Goma-RE-SaoPauloFevereiro2014

Criar junto é uma experiência íntima. Compartilhar inspirações e realizações demanda não apenas confiança como simbiose. Exercício de entrega e atenção, criação espontânea de acordo com momento, emoções, parceiro. As sessões de gravação do disco Goma-Laca, durante alguns dias no estúdio Traquitana, aconteceram sob clima mágico e calor. Canalizando sensibilidades e sonoridades, o maestro Letieres Leite desenhou arranjos a partir do encontro com cada músico, da personalidade de cada cantor, de inflexões de cada canção, da vontade de cada clave rítmica.

Estudo clássico e metodologia formal fazem parte da linguagem de Letieres, mas sua formação e abordagem vem embebidas da tradição oral que sobrevive os ritmos ancestrais inesgotavelmente influentes para a música popular contemporânea. Liderando a banda com seu gan e sua flauta, como um Abigail Moura ou um Moacir Santos em versão de câmara, Letieres montou temas para pequena banda com uníssonos de baixo acústico e piano elétrico, sobre bateria enérgica e elegantes claves de percussão afrobaiana. Sonoridade spiritual jazz de elementos passados e presente, sacros e profanos.

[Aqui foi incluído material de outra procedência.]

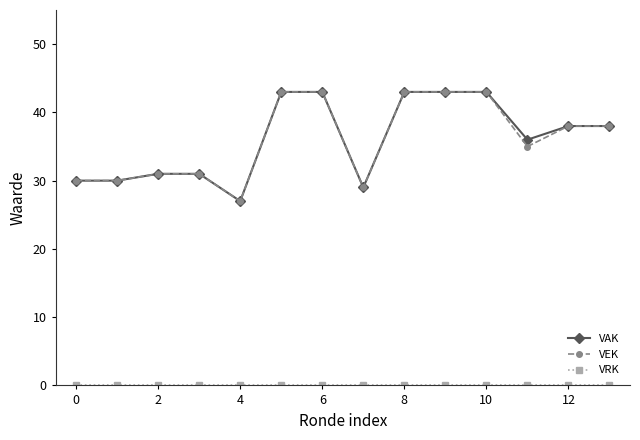

What is the highest value of the VAK series?

43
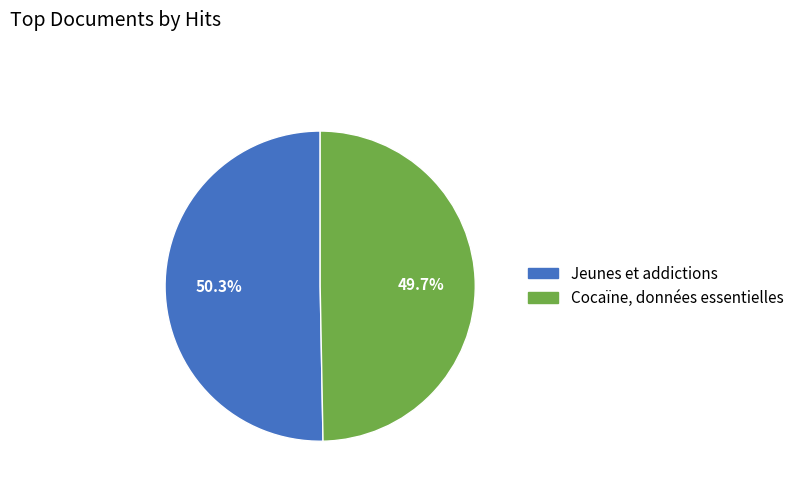

Which category accounts for the majority?

Jeunes et addictions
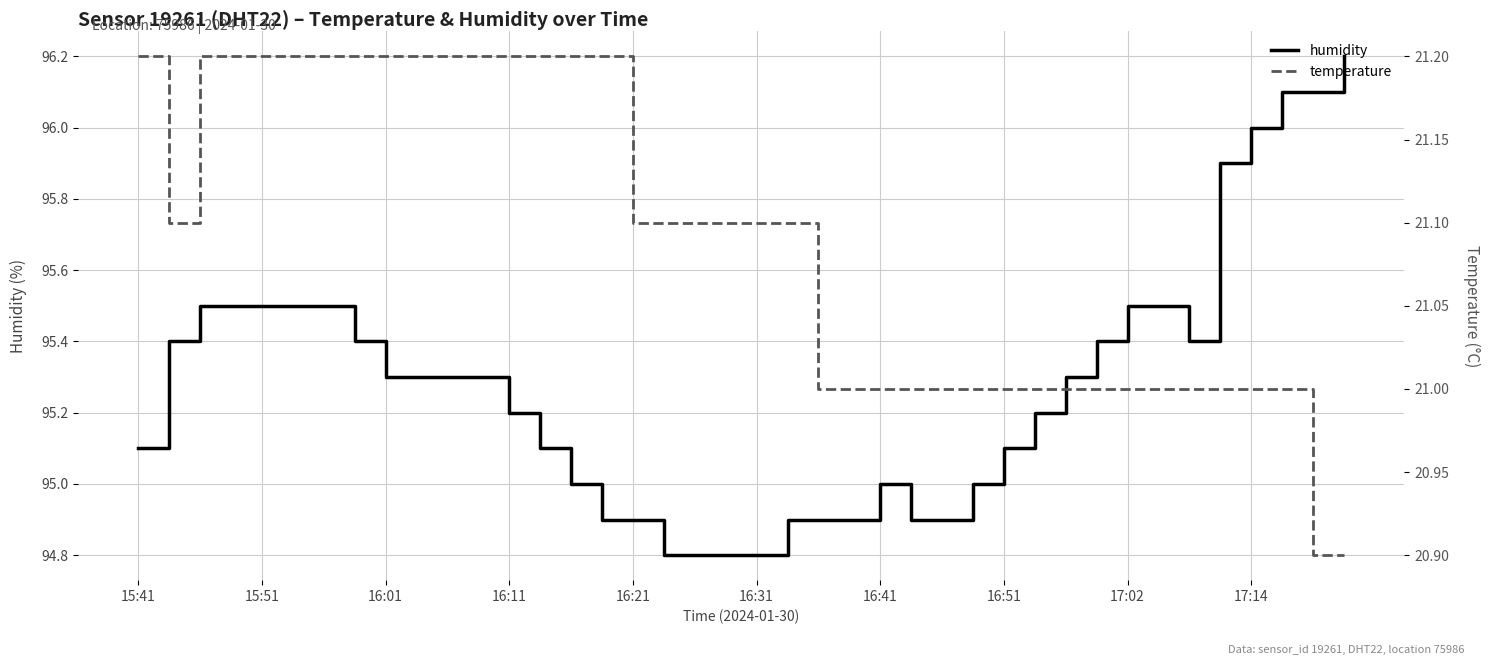

Reading left to right, extract all data points from this chart.

humidity: 95.1	95.4	95.5	95.5	95.5	95.5	95.5	95.4	95.3	95.3	95.3	95.3	95.2	95.1	95.0	94.9	94.9	94.8	94.8	94.8	94.8	94.9	94.9	94.9	95.0	94.9	94.9	95.0	95.1	95.2	95.3	95.4	95.5	95.5	95.4	95.9	96.0	96.1	96.1	96.2
temperature: 21.2	21.1	21.2	21.2	21.2	21.2	21.2	21.2	21.2	21.2	21.2	21.2	21.2	21.2	21.2	21.2	21.1	21.1	21.1	21.1	21.1	21.1	21.0	21.0	21.0	21.0	21.0	21.0	21.0	21.0	21.0	21.0	21.0	21.0	21.0	21.0	21.0	21.0	20.9	20.9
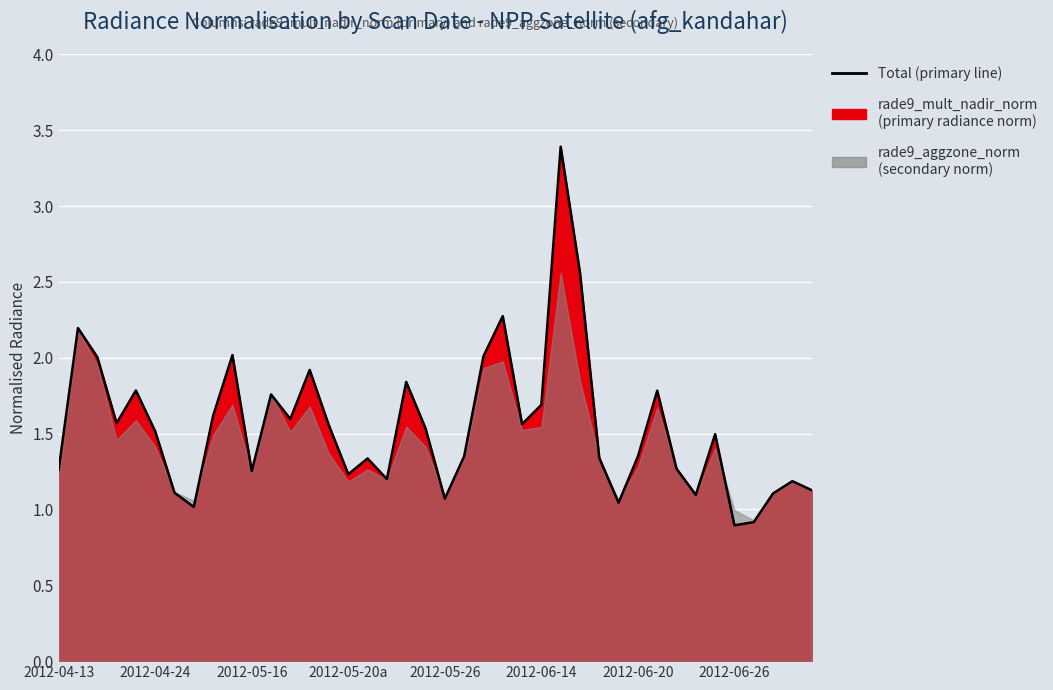

Approximately how many times larger is the value at 20 compared to 24?

0.7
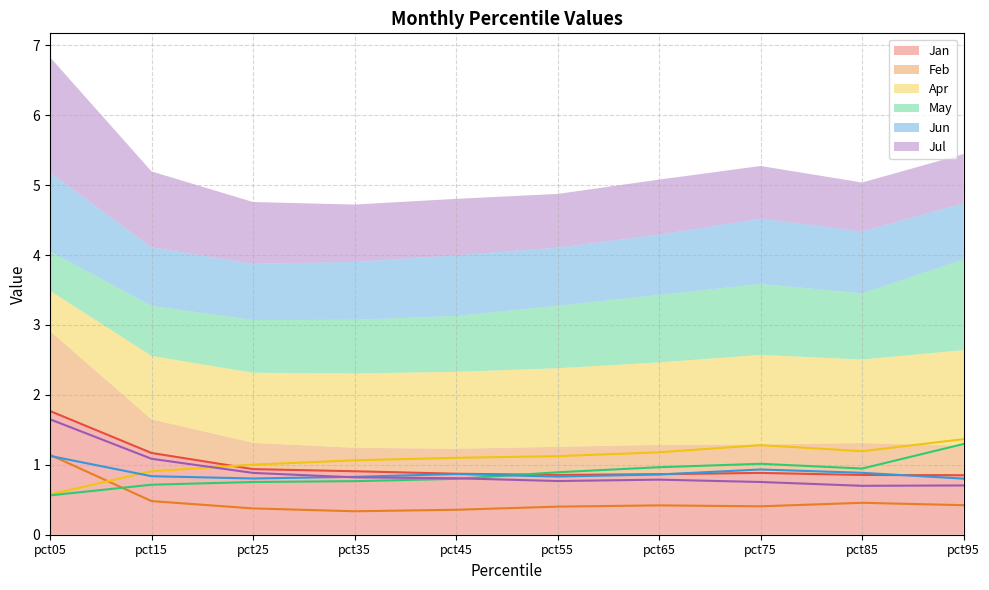

What is the average value of the Feb series?

0.5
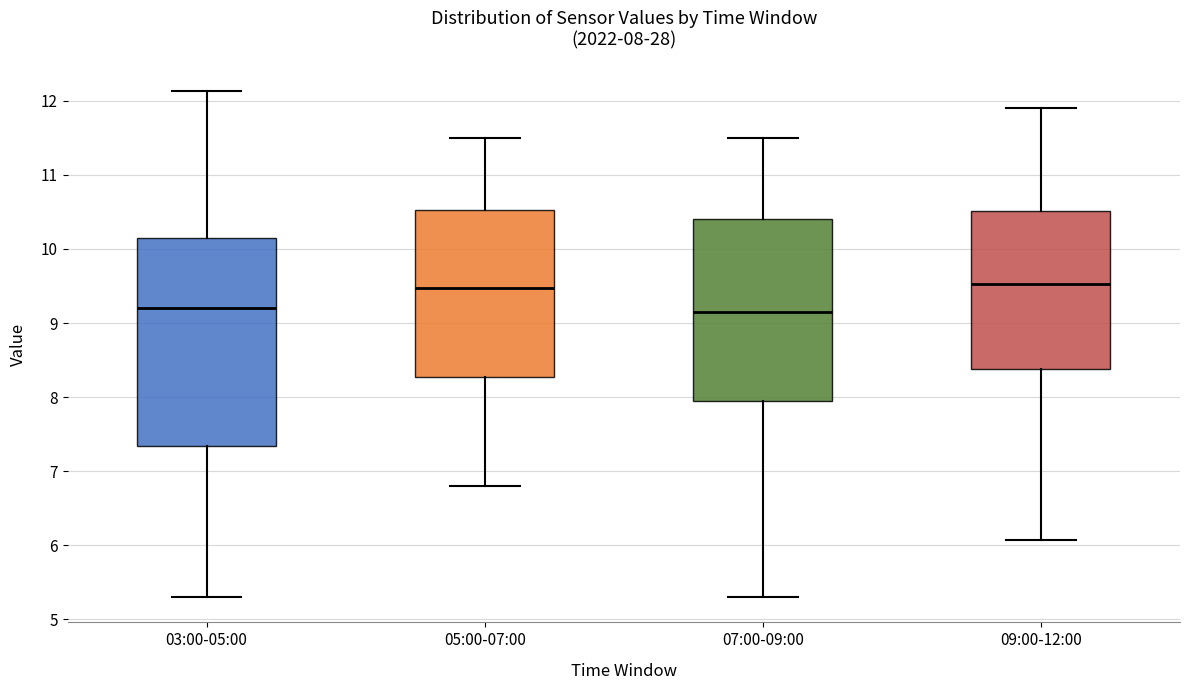

Which box is the tallest, from its lower edge to its upper edge?

03:00-05:00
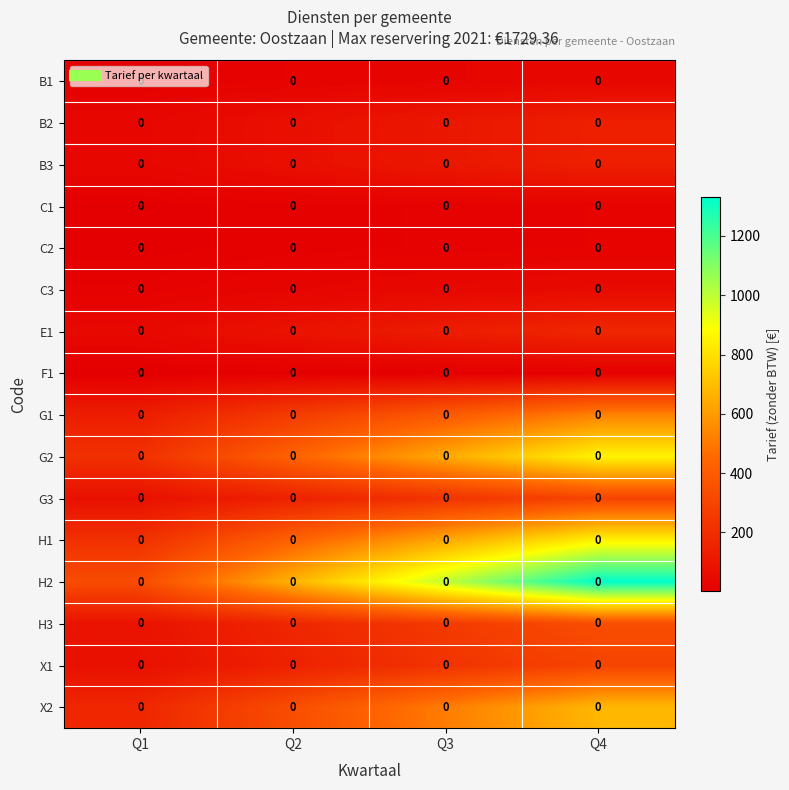

Between Q2 and Q3, which is larger?

Q3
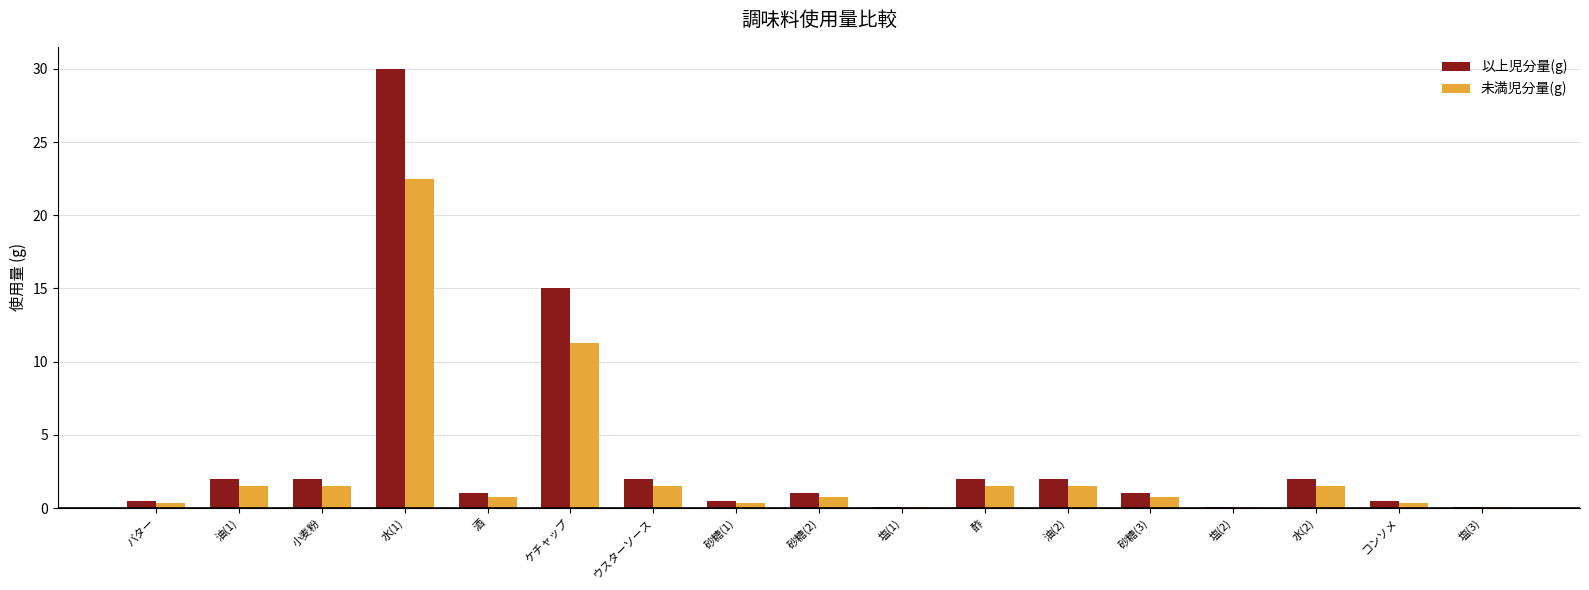

Between バター and 酢, which series saw the biggest shift?

以上児分量(g)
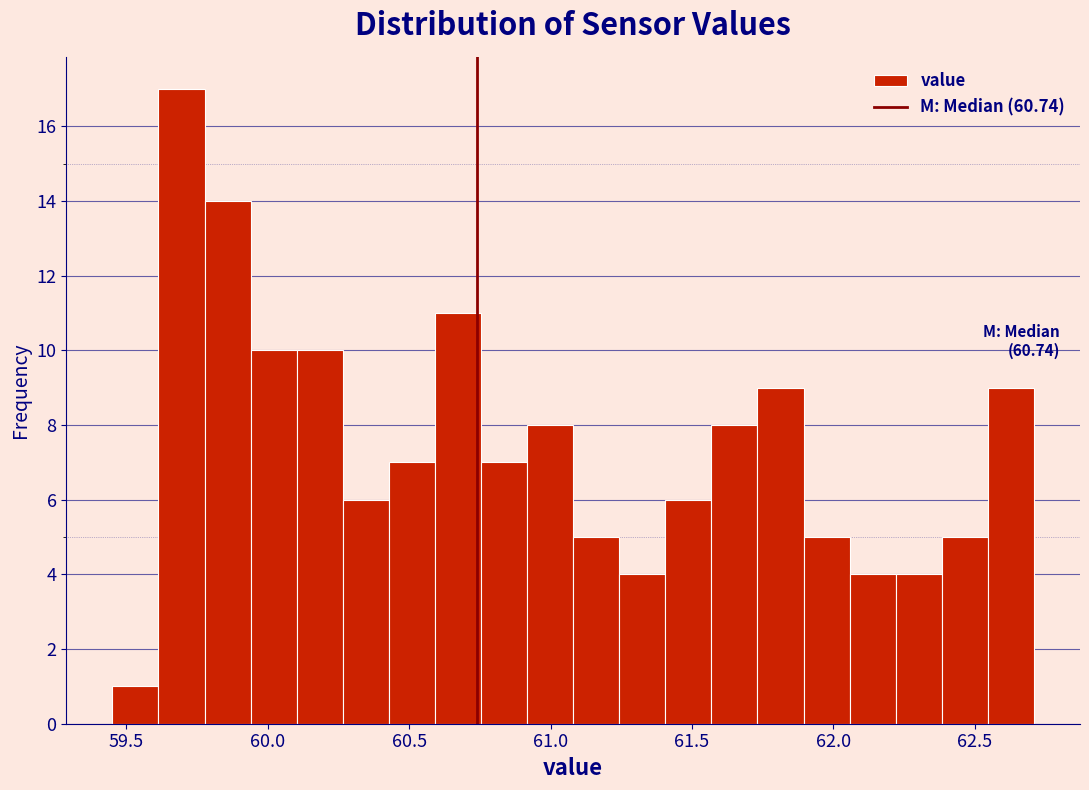

Around what value on the x-axis is the tallest bar? Give the approximate position of its centre, as read against the axis.

59.70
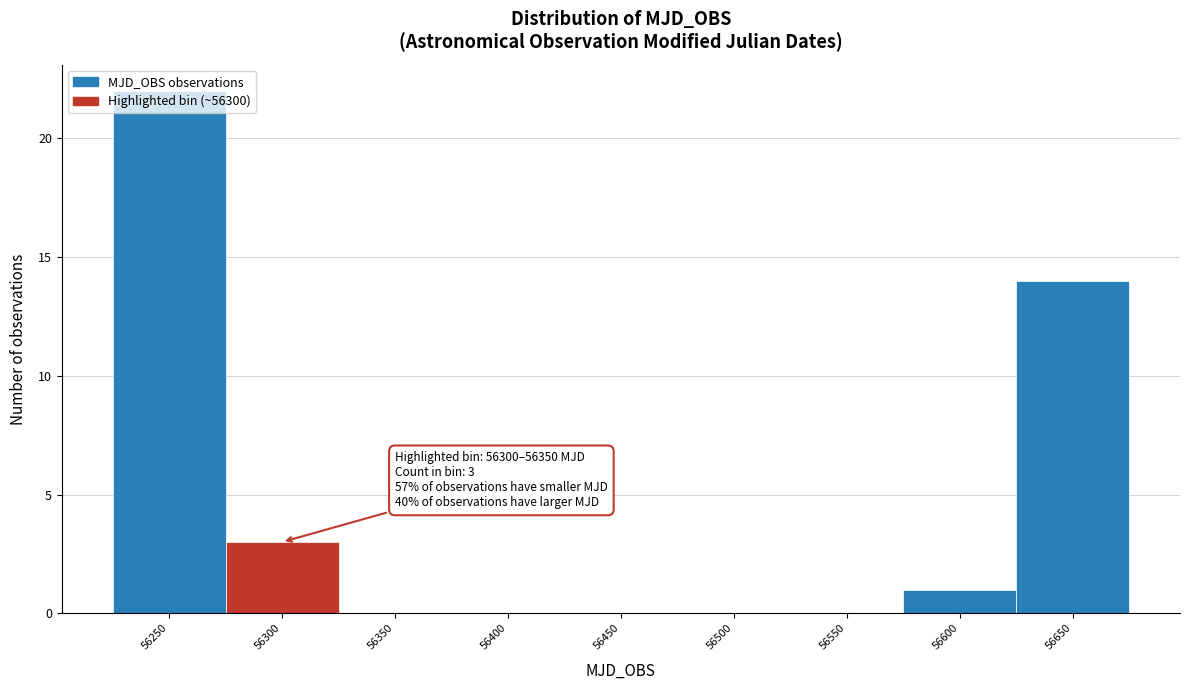

What is the change in value from 56250 to 56500?

-22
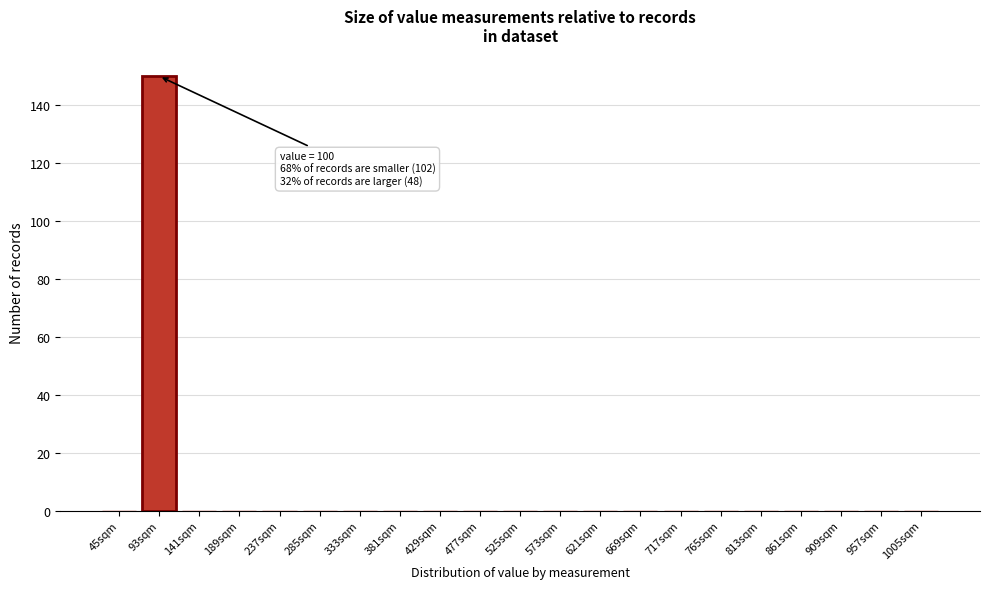

Reading left to right, what are all the values shown in this chart?

45sqm=0	93sqm=150	141sqm=0	189sqm=0	237sqm=0	285sqm=0	333sqm=0	381sqm=0	429sqm=0	477sqm=0	525sqm=0	573sqm=0	621sqm=0	669sqm=0	717sqm=0	765sqm=0	813sqm=0	861sqm=0	909sqm=0	957sqm=0	1005sqm=0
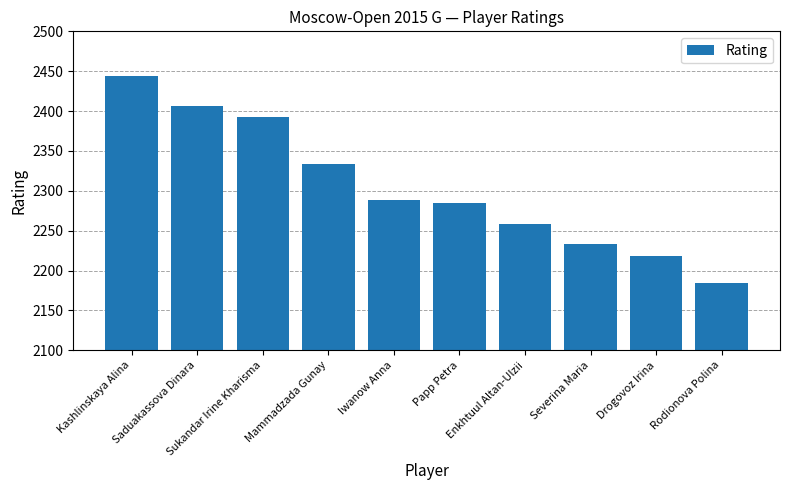

How many data points are less than 2288?

5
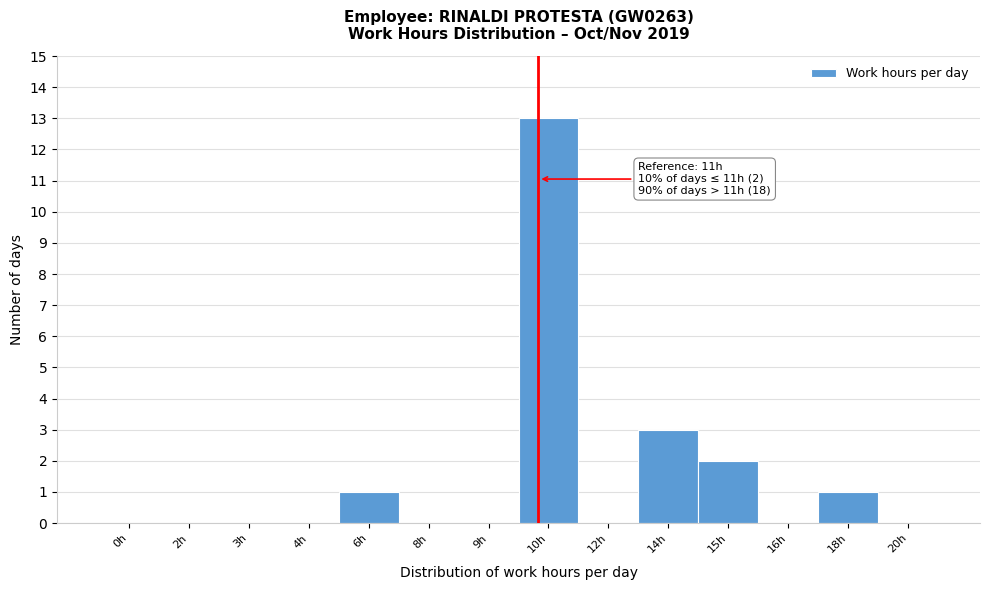

Reading left to right, what are all the values shown in this chart?

0h=0	2h=0	3h=0	4h=0	6h=1	8h=0	9h=0	10h=13	12h=0	14h=3	15h=2	16h=0	18h=1	20h=0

Foi uma semana intensa dentro do estúdio, entre sessões de criação e gravação. Coletivo inspirado: banda se conhecendo, se ouvindo e se respondendo, aprendendo e ensinando, com maestro a um milhão por hora. Arranjos nascendo da energia somada regida por Letieres, sobrepondo ostinatos de contrabaixo e mão esquerda do piano, liderando o cortejo do ritmo, dançando intenções, passeando por convenções e variações, criando riffs e solos e especiais, solfejando partes, moldando mapas, jogando ideias para músicos e cantores e sentindo o que gerava o atrito criativo. Para captar à vera o que surgia, gravamos à moda antiga, sem exagerar a microfonação, em menos de 16 canais, com a banda na mesma sala, se olhando, quase sem fone de ouvido, som quente, tudo ao vivo, tocando todo mundo junto, incluindoa voz. Atenção, silêncio no estúdio, gravando, tocávamos no máximo dois ou três takes e o bom valia. Quase sempre o primeiro inteiro já foi o valendo, pronto.

Deu caldo juntar o maestro baiano com a banda especialmente formada, músicos instigantes de São Paulo, cantores passionais e repertório escolhido com carinho. Emocionante assistir o solo de bateria de Sergio Machado de tirar o fôlego na abertura de “Minervina”, a expressividade de Marcos Paiva ao contrabaixo na parte B de “Ogum”, o batuque de piano em “Batuque” ou o incrível solo em “Do Pilá” de Hercules Gomes, o solo de flauta em G de Letieres em “Ogum”, a percussão aristocrática do mestre Gabi Guedes por todo o disco. Juntos na viagem, intérpretes que se jogaram sem rede de proteção no descobrimento musical. Corrente de criatividade buscando as origens e atualidades das canções e encontrando juntos novos significados. Lucas Santtana à vontade, malandro e casual relendo nosso ídolo Almirante, na ponte entre embolada e rap cantado. Karina Buhr representando vento e passarinho fora da gaiola, girando a lua com cantos imbuídosdentro da gente. Russo Passapusso em ponto de bala de sensibilidade e talento, bebendo com sede e personalidade tudo entre candomblé e afoxé, jazz e funk, ragga e capoeira, Bahia, Brasil, São Paulo e Mundo. Juçara Marçal cada vez mais no auge de sua voz, cantando com Russo e liderando o ritual amoroso. Toda música é sagrada.